-- Given exercise --
Copy out the data below line for line, without changing a single character.

++++++

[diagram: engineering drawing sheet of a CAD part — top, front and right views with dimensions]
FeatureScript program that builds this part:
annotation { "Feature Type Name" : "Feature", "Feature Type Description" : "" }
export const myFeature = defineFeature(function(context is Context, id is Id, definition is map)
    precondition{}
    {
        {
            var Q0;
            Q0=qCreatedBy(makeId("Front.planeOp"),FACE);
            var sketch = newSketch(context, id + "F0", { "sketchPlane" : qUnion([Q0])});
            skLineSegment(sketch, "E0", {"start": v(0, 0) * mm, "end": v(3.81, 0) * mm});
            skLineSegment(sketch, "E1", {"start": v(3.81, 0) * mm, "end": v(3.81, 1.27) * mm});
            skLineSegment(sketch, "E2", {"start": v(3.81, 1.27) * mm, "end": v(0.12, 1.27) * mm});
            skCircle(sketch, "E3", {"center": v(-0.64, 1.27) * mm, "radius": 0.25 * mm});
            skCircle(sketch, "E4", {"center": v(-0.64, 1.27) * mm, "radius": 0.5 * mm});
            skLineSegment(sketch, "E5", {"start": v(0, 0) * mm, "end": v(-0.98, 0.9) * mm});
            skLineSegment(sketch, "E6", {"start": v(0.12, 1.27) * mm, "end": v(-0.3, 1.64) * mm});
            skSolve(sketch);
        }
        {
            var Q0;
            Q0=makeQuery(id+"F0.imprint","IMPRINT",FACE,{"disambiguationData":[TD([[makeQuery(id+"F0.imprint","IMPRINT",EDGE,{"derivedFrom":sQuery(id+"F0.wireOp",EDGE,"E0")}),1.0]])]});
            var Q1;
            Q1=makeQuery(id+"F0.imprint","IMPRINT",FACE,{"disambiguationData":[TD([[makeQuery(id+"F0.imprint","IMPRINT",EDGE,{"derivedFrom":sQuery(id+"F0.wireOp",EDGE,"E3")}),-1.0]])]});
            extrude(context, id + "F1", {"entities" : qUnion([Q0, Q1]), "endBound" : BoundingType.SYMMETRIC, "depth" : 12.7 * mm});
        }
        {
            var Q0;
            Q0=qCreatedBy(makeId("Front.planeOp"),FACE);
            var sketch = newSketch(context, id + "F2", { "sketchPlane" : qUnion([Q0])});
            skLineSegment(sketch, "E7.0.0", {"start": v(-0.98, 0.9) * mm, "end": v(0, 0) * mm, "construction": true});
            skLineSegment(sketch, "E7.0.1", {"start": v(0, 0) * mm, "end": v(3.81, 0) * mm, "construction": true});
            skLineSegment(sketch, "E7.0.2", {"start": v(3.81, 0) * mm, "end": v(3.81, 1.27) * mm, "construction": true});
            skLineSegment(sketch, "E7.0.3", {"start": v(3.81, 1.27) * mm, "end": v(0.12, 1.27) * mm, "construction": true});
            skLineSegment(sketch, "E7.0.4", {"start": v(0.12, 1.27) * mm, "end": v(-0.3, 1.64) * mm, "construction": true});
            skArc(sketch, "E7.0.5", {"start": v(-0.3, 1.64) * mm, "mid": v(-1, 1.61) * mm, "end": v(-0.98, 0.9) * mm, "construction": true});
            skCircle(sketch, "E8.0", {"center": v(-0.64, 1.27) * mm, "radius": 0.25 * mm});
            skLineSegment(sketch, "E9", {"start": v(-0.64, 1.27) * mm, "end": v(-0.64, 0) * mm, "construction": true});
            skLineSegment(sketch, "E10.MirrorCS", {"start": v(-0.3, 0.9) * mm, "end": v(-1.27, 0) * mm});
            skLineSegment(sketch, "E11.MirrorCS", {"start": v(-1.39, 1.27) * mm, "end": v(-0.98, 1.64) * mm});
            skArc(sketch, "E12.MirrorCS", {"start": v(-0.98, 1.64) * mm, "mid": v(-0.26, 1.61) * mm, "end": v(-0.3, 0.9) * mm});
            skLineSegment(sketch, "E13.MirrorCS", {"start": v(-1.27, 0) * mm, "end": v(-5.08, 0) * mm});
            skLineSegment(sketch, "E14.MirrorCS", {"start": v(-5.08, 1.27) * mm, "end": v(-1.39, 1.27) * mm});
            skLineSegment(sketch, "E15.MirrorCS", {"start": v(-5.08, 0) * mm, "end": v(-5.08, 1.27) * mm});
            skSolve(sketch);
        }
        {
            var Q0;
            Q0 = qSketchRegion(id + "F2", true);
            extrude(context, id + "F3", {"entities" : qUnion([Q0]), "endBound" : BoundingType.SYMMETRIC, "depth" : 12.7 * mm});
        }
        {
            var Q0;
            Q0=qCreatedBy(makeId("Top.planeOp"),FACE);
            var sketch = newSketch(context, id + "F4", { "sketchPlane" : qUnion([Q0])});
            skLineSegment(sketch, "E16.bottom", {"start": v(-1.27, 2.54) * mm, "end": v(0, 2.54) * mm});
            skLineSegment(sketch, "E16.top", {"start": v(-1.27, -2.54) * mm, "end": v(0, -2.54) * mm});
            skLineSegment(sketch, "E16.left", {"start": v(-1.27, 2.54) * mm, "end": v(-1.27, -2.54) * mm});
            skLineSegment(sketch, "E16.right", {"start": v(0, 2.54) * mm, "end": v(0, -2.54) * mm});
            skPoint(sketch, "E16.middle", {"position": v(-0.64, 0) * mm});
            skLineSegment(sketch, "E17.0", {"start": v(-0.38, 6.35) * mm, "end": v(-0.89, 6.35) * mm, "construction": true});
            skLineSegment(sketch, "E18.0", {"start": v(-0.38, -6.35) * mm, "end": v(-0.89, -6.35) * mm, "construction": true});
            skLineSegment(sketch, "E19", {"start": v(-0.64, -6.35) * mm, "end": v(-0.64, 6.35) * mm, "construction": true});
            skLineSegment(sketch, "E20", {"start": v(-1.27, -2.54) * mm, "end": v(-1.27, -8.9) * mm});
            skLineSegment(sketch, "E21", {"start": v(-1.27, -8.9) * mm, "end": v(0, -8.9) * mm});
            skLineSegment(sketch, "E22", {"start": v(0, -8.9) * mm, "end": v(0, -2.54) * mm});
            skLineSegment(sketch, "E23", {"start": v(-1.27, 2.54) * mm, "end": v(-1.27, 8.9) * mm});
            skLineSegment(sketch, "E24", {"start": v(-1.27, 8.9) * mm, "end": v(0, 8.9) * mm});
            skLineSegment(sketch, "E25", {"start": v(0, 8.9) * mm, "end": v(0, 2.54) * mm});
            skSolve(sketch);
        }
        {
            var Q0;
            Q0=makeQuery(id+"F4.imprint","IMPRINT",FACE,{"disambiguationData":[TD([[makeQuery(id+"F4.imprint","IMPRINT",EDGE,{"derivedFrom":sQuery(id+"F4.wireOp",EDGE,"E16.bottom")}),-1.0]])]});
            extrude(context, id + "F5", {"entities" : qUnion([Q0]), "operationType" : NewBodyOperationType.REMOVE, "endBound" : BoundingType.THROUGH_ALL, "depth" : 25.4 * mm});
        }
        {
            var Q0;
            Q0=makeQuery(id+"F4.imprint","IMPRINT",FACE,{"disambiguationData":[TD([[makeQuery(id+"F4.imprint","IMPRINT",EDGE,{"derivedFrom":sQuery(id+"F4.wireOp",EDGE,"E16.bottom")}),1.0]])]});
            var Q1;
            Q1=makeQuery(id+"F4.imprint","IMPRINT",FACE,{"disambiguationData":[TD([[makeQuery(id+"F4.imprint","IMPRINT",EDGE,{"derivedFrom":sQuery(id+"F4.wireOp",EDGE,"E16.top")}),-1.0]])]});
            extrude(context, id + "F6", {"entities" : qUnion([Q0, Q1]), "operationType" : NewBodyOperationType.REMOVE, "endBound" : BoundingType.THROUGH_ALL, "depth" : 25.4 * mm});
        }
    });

++++++

-- Answer for this exercise --
[diagram: engineering drawing sheet of a CAD part — top, front and right views with dimensions]
FeatureScript program that builds this part:
annotation { "Feature Type Name" : "Feature", "Feature Type Description" : "" }
export const myFeature = defineFeature(function(context is Context, id is Id, definition is map)
    precondition{}
    {
        {
            var Q0;
            Q0=qCreatedBy(makeId("Front.planeOp"),FACE);
            var sketch = newSketch(context, id + "F0", { "sketchPlane" : qUnion([Q0])});
            skLineSegment(sketch, "E0", {"start": v(0, 0) * mm, "end": v(3.81, 0) * mm});
            skLineSegment(sketch, "E1", {"start": v(3.81, 0) * mm, "end": v(3.81, 1.27) * mm});
            skLineSegment(sketch, "E2", {"start": v(3.81, 1.27) * mm, "end": v(0.12, 1.27) * mm});
            skCircle(sketch, "E3", {"center": v(-0.64, 1.27) * mm, "radius": 0.25 * mm});
            skCircle(sketch, "E4", {"center": v(-0.64, 1.27) * mm, "radius": 0.5 * mm});
            skLineSegment(sketch, "E5", {"start": v(0, 0) * mm, "end": v(-0.98, 0.9) * mm});
            skLineSegment(sketch, "E6", {"start": v(0.12, 1.27) * mm, "end": v(-0.3, 1.64) * mm});
            skSolve(sketch);
        }
        {
            var Q0;
            Q0=makeQuery(id+"F0.imprint","IMPRINT",FACE,{"disambiguationData":[TD([[makeQuery(id+"F0.imprint","IMPRINT",EDGE,{"derivedFrom":sQuery(id+"F0.wireOp",EDGE,"E0")}),1.0]])]});
            var Q1;
            Q1=makeQuery(id+"F0.imprint","IMPRINT",FACE,{"disambiguationData":[TD([[makeQuery(id+"F0.imprint","IMPRINT",EDGE,{"derivedFrom":sQuery(id+"F0.wireOp",EDGE,"E3")}),-1.0]])]});
            extrude(context, id + "F1", {"entities" : qUnion([Q0, Q1]), "endBound" : BoundingType.SYMMETRIC, "depth" : 12.7 * mm});
        }
        {
            var Q0;
            Q0=qCreatedBy(makeId("Front.planeOp"),FACE);
            var sketch = newSketch(context, id + "F2", { "sketchPlane" : qUnion([Q0])});
            skLineSegment(sketch, "E7.0.0", {"start": v(-0.98, 0.9) * mm, "end": v(0, 0) * mm, "construction": true});
            skLineSegment(sketch, "E7.0.1", {"start": v(0, 0) * mm, "end": v(3.81, 0) * mm, "construction": true});
            skLineSegment(sketch, "E7.0.2", {"start": v(3.81, 0) * mm, "end": v(3.81, 1.27) * mm, "construction": true});
            skLineSegment(sketch, "E7.0.3", {"start": v(3.81, 1.27) * mm, "end": v(0.12, 1.27) * mm, "construction": true});
            skLineSegment(sketch, "E7.0.4", {"start": v(0.12, 1.27) * mm, "end": v(-0.3, 1.64) * mm, "construction": true});
            skArc(sketch, "E7.0.5", {"start": v(-0.3, 1.64) * mm, "mid": v(-1, 1.61) * mm, "end": v(-0.98, 0.9) * mm, "construction": true});
            skCircle(sketch, "E8.0", {"center": v(-0.64, 1.27) * mm, "radius": 0.25 * mm});
            skLineSegment(sketch, "E9", {"start": v(-0.64, 1.27) * mm, "end": v(-0.64, 0) * mm, "construction": true});
            skLineSegment(sketch, "E10.MirrorCS", {"start": v(-0.3, 0.9) * mm, "end": v(-1.27, 0) * mm});
            skLineSegment(sketch, "E11.MirrorCS", {"start": v(-1.39, 1.27) * mm, "end": v(-0.98, 1.64) * mm});
            skArc(sketch, "E12.MirrorCS", {"start": v(-0.98, 1.64) * mm, "mid": v(-0.26, 1.61) * mm, "end": v(-0.3, 0.9) * mm});
            skLineSegment(sketch, "E13.MirrorCS", {"start": v(-1.27, 0) * mm, "end": v(-5.08, 0) * mm});
            skLineSegment(sketch, "E14.MirrorCS", {"start": v(-5.08, 1.27) * mm, "end": v(-1.39, 1.27) * mm});
            skLineSegment(sketch, "E15.MirrorCS", {"start": v(-5.08, 0) * mm, "end": v(-5.08, 1.27) * mm});
            skSolve(sketch);
        }
        {
            var Q0;
            Q0 = qSketchRegion(id + "F2", true);
            extrude(context, id + "F3", {"entities" : qUnion([Q0]), "endBound" : BoundingType.SYMMETRIC, "depth" : 12.7 * mm});
        }
        {
            var Q0;
            Q0=qCreatedBy(makeId("Top.planeOp"),FACE);
            var sketch = newSketch(context, id + "F4", { "sketchPlane" : qUnion([Q0])});
            skLineSegment(sketch, "E16.bottom", {"start": v(-1.27, 2.54) * mm, "end": v(0, 2.54) * mm});
            skLineSegment(sketch, "E16.top", {"start": v(-1.27, -2.54) * mm, "end": v(0, -2.54) * mm});
            skLineSegment(sketch, "E16.left", {"start": v(-1.27, 2.54) * mm, "end": v(-1.27, -2.54) * mm});
            skLineSegment(sketch, "E16.right", {"start": v(0, 2.54) * mm, "end": v(0, -2.54) * mm});
            skPoint(sketch, "E16.middle", {"position": v(-0.64, 0) * mm});
            skLineSegment(sketch, "E17.0", {"start": v(-0.38, 6.35) * mm, "end": v(-0.89, 6.35) * mm, "construction": true});
            skLineSegment(sketch, "E18.0", {"start": v(-0.38, -6.35) * mm, "end": v(-0.89, -6.35) * mm, "construction": true});
            skLineSegment(sketch, "E19", {"start": v(-0.64, -6.35) * mm, "end": v(-0.64, 6.35) * mm, "construction": true});
            skLineSegment(sketch, "E20", {"start": v(-1.27, -2.54) * mm, "end": v(-1.27, -8.9) * mm});
            skLineSegment(sketch, "E21", {"start": v(-1.27, -8.9) * mm, "end": v(0, -8.9) * mm});
            skLineSegment(sketch, "E22", {"start": v(0, -8.9) * mm, "end": v(0, -2.54) * mm});
            skLineSegment(sketch, "E23", {"start": v(-1.27, 2.54) * mm, "end": v(-1.27, 8.9) * mm});
            skLineSegment(sketch, "E24", {"start": v(-1.27, 8.9) * mm, "end": v(0, 8.9) * mm});
            skLineSegment(sketch, "E25", {"start": v(0, 8.9) * mm, "end": v(0, 2.54) * mm});
            skSolve(sketch);
        }
        {
            var Q0;
            Q0=makeQuery(id+"F4.imprint","IMPRINT",FACE,{"disambiguationData":[TD([[makeQuery(id+"F4.imprint","IMPRINT",EDGE,{"derivedFrom":sQuery(id+"F4.wireOp",EDGE,"E16.bottom")}),-1.0]])]});
            extrude(context, id + "F5", {"entities" : qUnion([Q0]), "operationType" : NewBodyOperationType.REMOVE, "endBound" : BoundingType.THROUGH_ALL, "depth" : 25.4 * mm});
        }
        {
            var Q0;
            Q0=makeQuery(id+"F4.imprint","IMPRINT",FACE,{"disambiguationData":[TD([[makeQuery(id+"F4.imprint","IMPRINT",EDGE,{"derivedFrom":sQuery(id+"F4.wireOp",EDGE,"E16.bottom")}),1.0]])]});
            var Q1;
            Q1=makeQuery(id+"F4.imprint","IMPRINT",FACE,{"disambiguationData":[TD([[makeQuery(id+"F4.imprint","IMPRINT",EDGE,{"derivedFrom":sQuery(id+"F4.wireOp",EDGE,"E16.top")}),-1.0]])]});
            extrude(context, id + "F6", {"entities" : qUnion([Q0, Q1]), "operationType" : NewBodyOperationType.REMOVE, "endBound" : BoundingType.THROUGH_ALL, "depth" : 25.4 * mm});
        }
    });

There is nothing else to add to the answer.